Cette semaine, deux disques finalement proches sur certains points : l’album éponyme de Temple Of The Dog et Above de Mad Season.
A&M Records/1991
Columbia/Sony/1995
Seattle, milieu des années 90. La scène musicale locale est mondialement (re)connue. Pearl Jam, Soundgarden, Alice In Chains sont les fers de lance depuis le décès de Kurt Cobain. Vitalogy, Superunknown, Jar Of Flies comptent parmi les meilleurs réalisations studio de l’époque (et de l’histoire du rock, avis perso). Et comme si tous ces groupes de qualité ne suffisaient pas, certains musiciens se retrouvent pour former des “supergroupes”. Mad Season en est un.
Cependant, avant Mad Season, une autre initiative du même genre s’était déjà fait remarquer quelques années auparavant. En 1990, sous l’impulsion de Chris Cornell, Temple Of The Dog voit le jour. Le projet se veut un hommage à Andrew Wood, chanteur de Mother Love Bone et ami/colocataire de Cornell, décédé d’une overdose. Le leader de Soundgarden écrit tout un disque et pour le mettre en pratique, fait appel à d’anciens membres de MLB, à savoir Stone Gossard et Jeff Ament (futur Pearl Jam), Matt Cameron (Soundgarden et futur Pearl Jam) ainsi que le soliste Mike McReady (futur Pearl Jam). Débutant avec le bluesy Say Hello 2 Heaven, Temple Of The Dog est en quelque sorte le moyen pour Cornell de faire le deuil de son ami. Au sein de chaque morceau, on sont la mélancolie, la nostalgie des moments passés. McReady démontre déjà tous ces talents de guitariste solo à l’écoute de son jeu, notamment sur la fin des 11 minutes de Reach Down. Le morceau phare des 10 pistes est sans aucun doute Hunger Strike. Racontant les lendemains de soirées bien arrosées, Cornell chante en duo avec un certain Eddie Vedder, pour qui ce sera la première apparition aux yeux du monde musical. Pearl Jam verra définitivement le jour quelques semaines plus tard. D’ailleurs, le morceau Times Of Trouble, composé par Stone Gossard, sera présent chez Pearl Jam avec cette fois-ci des paroles et la voix de Vedder pour devenir Footsteps. Naviguant entre la base du grunge (Pushin’ Forward Back) et le blues (Call Me A Dog), Temple Of The Dog est une grande réussite. L’éphémère durée de vie du combo et les membres le composant y sont pour beaucoup. Cependant les chansons ne sont pas mortes pour autant. Cornell n’hésitant pas à les jouer sur scène et Pearl Jam également, principalement Hunger Strike. Vedder & Co. ayant l’habitude généralement de la jouer en concert en duo avec le vocaliste du groupe qui a fait leur première partie.

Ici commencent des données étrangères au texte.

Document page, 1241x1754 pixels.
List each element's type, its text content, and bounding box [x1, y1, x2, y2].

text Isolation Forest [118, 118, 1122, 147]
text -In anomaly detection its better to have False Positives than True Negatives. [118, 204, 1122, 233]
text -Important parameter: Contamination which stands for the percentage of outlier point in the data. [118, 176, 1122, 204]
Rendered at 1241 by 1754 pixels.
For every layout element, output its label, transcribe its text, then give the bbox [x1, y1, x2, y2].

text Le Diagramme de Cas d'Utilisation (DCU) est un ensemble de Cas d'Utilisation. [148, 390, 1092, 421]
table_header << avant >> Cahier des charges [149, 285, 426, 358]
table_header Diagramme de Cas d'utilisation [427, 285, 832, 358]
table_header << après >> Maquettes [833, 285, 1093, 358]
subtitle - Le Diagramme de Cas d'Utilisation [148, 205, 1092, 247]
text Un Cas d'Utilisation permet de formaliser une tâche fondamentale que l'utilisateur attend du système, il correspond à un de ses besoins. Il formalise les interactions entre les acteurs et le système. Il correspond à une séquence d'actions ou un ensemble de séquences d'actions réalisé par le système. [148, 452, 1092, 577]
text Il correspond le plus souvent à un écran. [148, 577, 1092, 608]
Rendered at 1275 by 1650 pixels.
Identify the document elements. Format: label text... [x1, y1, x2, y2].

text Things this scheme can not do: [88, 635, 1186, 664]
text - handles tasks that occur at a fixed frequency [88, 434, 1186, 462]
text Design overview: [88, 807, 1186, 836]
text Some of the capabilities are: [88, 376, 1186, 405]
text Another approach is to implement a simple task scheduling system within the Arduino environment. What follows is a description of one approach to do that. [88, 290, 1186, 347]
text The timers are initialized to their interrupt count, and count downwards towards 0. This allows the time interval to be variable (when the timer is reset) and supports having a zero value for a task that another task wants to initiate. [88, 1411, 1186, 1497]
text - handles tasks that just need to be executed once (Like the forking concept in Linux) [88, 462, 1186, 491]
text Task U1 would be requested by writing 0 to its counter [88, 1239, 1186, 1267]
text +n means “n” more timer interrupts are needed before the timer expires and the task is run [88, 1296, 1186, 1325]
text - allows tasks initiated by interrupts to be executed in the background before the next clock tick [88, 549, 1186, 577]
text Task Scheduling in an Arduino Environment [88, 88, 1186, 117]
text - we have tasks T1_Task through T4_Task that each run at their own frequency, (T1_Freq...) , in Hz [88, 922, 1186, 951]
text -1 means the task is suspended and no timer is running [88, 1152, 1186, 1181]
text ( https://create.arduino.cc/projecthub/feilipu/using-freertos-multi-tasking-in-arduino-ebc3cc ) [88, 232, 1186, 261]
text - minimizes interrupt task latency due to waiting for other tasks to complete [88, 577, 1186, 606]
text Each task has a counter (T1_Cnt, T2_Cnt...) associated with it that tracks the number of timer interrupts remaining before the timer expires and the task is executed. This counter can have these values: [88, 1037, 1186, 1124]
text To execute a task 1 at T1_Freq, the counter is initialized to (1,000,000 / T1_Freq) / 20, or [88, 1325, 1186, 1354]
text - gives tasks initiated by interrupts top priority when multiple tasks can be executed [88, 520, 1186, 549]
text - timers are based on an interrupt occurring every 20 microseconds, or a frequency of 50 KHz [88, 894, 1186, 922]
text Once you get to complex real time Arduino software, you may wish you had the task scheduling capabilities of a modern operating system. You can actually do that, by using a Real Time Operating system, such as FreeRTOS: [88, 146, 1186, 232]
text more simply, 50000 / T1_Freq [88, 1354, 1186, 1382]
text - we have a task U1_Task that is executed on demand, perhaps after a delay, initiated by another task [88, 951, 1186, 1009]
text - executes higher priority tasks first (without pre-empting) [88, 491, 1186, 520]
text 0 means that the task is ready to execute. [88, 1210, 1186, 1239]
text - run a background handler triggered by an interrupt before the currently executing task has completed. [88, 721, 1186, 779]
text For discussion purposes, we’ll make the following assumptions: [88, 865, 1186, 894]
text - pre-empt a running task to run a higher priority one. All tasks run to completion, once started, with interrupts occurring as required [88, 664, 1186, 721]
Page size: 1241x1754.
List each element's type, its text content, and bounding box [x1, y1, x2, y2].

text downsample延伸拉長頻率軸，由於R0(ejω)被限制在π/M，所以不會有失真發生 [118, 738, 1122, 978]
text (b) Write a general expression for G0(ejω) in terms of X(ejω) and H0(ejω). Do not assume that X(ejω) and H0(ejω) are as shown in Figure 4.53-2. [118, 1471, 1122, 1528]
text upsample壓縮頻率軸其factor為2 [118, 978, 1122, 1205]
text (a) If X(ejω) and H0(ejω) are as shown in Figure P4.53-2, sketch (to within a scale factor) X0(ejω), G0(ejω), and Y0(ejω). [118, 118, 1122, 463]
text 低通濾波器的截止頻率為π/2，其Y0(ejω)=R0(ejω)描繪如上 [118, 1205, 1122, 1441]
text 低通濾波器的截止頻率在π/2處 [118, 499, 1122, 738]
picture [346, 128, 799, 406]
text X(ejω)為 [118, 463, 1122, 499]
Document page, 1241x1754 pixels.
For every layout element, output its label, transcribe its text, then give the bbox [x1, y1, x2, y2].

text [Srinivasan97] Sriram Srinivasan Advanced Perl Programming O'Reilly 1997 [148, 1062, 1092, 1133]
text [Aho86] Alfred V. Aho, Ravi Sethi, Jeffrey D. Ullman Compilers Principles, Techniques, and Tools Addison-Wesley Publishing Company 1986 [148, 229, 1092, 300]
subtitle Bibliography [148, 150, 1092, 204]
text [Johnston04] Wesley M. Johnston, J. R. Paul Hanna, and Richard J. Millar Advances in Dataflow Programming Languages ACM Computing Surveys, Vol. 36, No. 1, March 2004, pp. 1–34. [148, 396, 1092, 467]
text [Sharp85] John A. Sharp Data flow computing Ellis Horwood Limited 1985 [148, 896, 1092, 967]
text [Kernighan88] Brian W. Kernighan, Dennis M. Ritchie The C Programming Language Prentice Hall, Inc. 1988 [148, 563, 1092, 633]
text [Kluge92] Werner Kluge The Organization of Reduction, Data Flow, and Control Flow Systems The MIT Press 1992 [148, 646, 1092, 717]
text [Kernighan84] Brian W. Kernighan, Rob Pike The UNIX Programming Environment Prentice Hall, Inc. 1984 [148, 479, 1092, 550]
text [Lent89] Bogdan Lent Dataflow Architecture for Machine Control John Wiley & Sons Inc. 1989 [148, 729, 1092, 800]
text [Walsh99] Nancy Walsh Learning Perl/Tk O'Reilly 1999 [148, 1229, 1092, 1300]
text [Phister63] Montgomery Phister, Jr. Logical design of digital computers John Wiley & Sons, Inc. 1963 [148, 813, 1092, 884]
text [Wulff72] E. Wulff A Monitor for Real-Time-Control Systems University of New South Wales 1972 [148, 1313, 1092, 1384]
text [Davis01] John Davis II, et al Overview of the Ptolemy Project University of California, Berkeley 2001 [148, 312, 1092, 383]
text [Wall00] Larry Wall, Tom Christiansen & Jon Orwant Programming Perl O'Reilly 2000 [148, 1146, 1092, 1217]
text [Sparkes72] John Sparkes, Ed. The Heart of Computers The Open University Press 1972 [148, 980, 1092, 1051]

L’histoire de Mad Season est toute autre. Mike McReady rencontre le bassiste John Baker Saunders en cure de désintox’. (La drogue finalement aura été le point de départ à la création des ces deux groupes, NDR). De retour sur Seattle, le batteur des Screaming Trees, Barett Martin, se joint (sans jeu de mots) à eux. Ne manque plus qu’un chanteur. McReady jette son dévolu sur son ami Layne Staley (Alice In Chains). Ce dernier étant en proie à de graves problèmes d’addiction, le guitariste de Pearl Jam espère que le fait de se retrouver avec des personnes en voie de devenir clean aiderait Stayley à sortir de la dépendance.
Avec Above, les différents membres oublient un peu la déferlante grunge pour des compositions plus posées, plus feutrées. Les très jazzy Wake Up d’ouverture ou River Of Deceit sentent bon les caves enfumées. Ceci encore plus avec Artificial Red et son blues bien crâde. Pas d’artifice, pas de grandiloquence. On sent l’envie de créer un album entre amis, sans se focaliser sur ce que le monde pensera. Tout l’opus repose grandement sur la performance vocale de Layne Stayley, qui finalement sera moins emporté par ses démons que sur Alice In Chains qui verra le jour à la fin de cette même année 1995. Et le supergroupe s’agrandit sur deux pistes avec la présence de Mark Lanegan des Screaming Trees, idéalement complémentaire de Stayley sur I’m Above et Long Gone Day. Hormis une apparition sur Working Class Hero : A Tribute To John Lennon avec la reprise I Don’t Wanna Be A Soldier, une seconde réalisation de Mad Season ne verra jamais le jour. Les drogues emporteront Stayley et Saunders. McReady, lui, continue son chemin avec Pearl Jam et à travers différentes participations à plusieurs projets.
Cinq années séparent donc Temple Of The Dog et Above. Bien que dans deux styles différents, le contexte dans lesquels ils sont nés et leur éphémérité en font des proches cousins l’un de l’autre.